*Цель задания*.
Какие виды рыбы называет лодочник в приведённом ниже отрывке о разговоре по пути к пароходной пристани? Перечислите все.

*Исходный текст*.
V
На обратном пути к пароходной пристани я разговорился с лодочником, как оказалось, рыбаком: жалобы, жалобы и жалобы. Рыбки стало не в пример меньше; только сиги попадаются, а стерлядки так редко, что и на поди! Палья тоже нынче в глубь ушла, в озеро; а по Неве редко попадается; лососю, что Христовой заутрене, радуешься. Цены на рыбу стоят высокие, да улову мало. Кто прежде на три невода брал, нынче и с одним мается. Кабы рыбка не ушла, жить бы по ценам можно, стерлядь от 75 к. и до 1 р. доходит за фунт при 10-ти фунтовом весе рыбины; сижки до 1 р. на месте продаются фунтов 4-5; на лосоську спрос велик, да руки коротки. Хуже жить стало; пароходов развелось много — отбили работу у прибрежных жителей, живших бурлачеством, всю рыбу угнали из этих мест. — «Ну а сачите рыбу?» — спрашиваю, и мне с усмешечкой отвечают: «Как не сачить, сачим». Сами понимают, к чему клонится мой вопрос, сами над собой же посмеиваются, а от саченья не отстают — так, дескать, деды жили и внукам наказали. «Отчего, — говорю, — другим чем не займетесь?» — молчат, будто не слышат, о чем я их спрашиваю.

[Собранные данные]

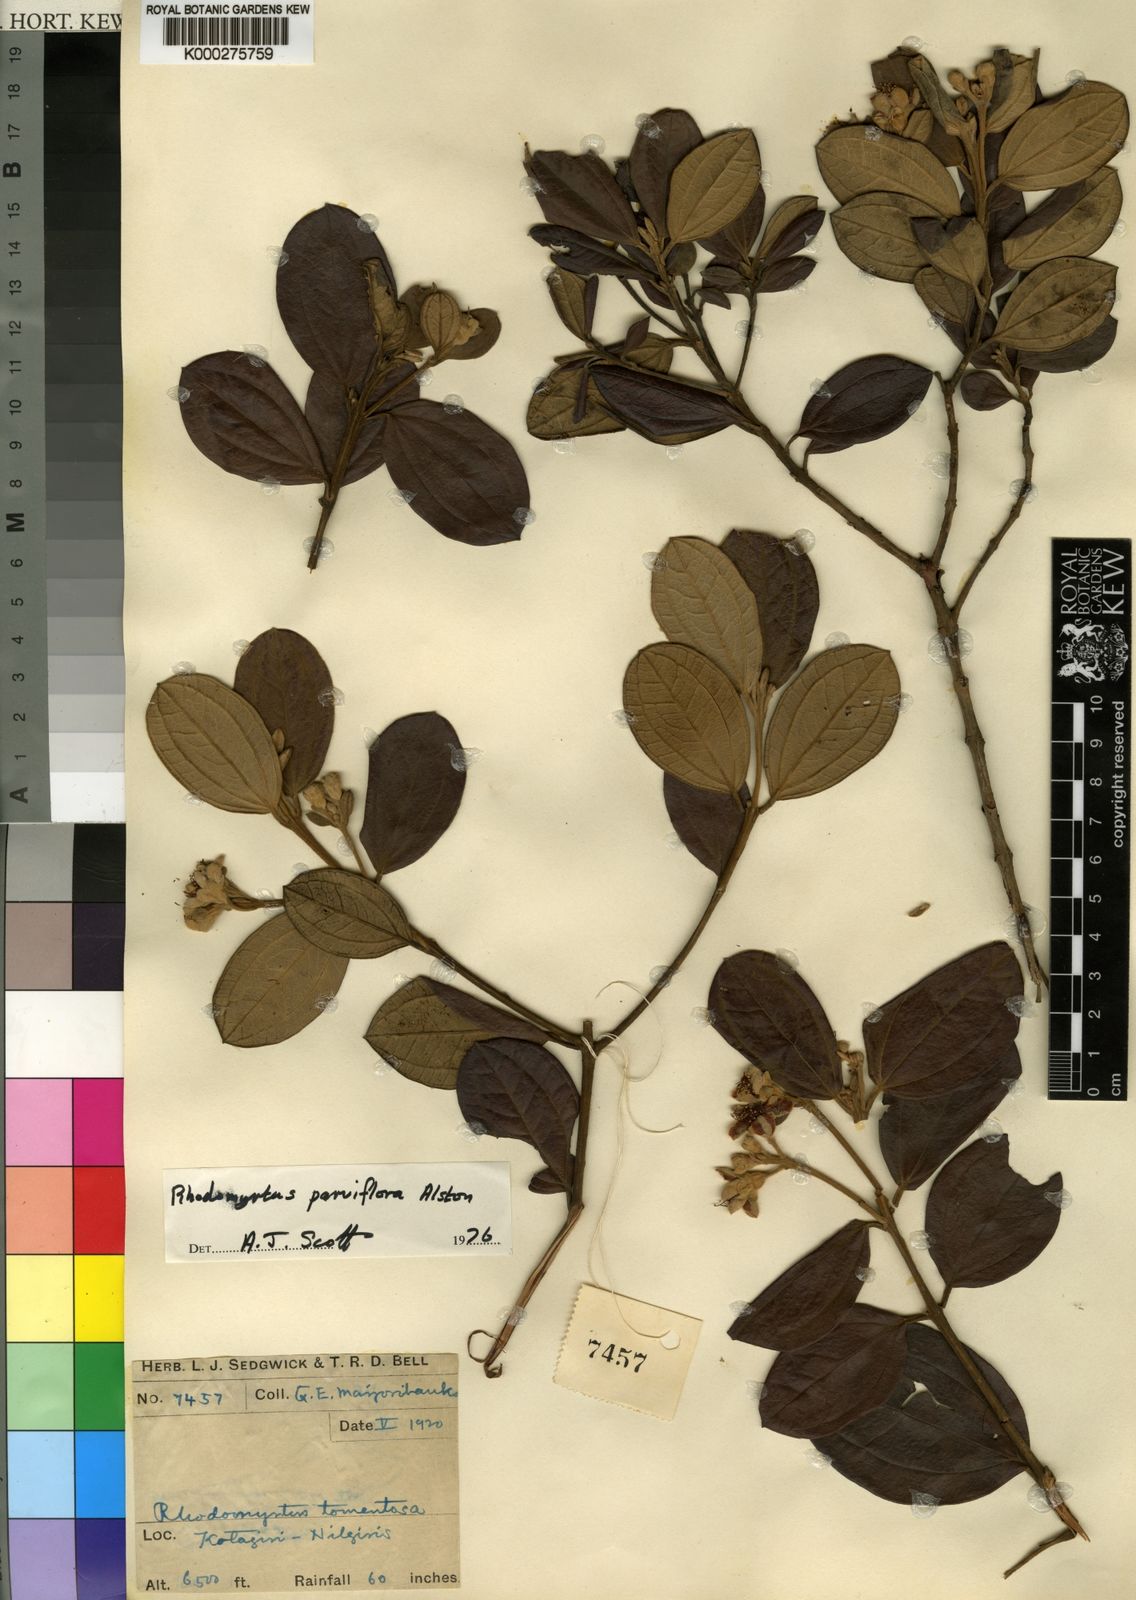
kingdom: Plantae
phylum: Tracheophyta
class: Magnoliopsida
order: Myrtales
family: Myrtaceae
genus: Rhodomyrtus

*Ваш ответ*.
Сиг, стерлядь, палья, лосось.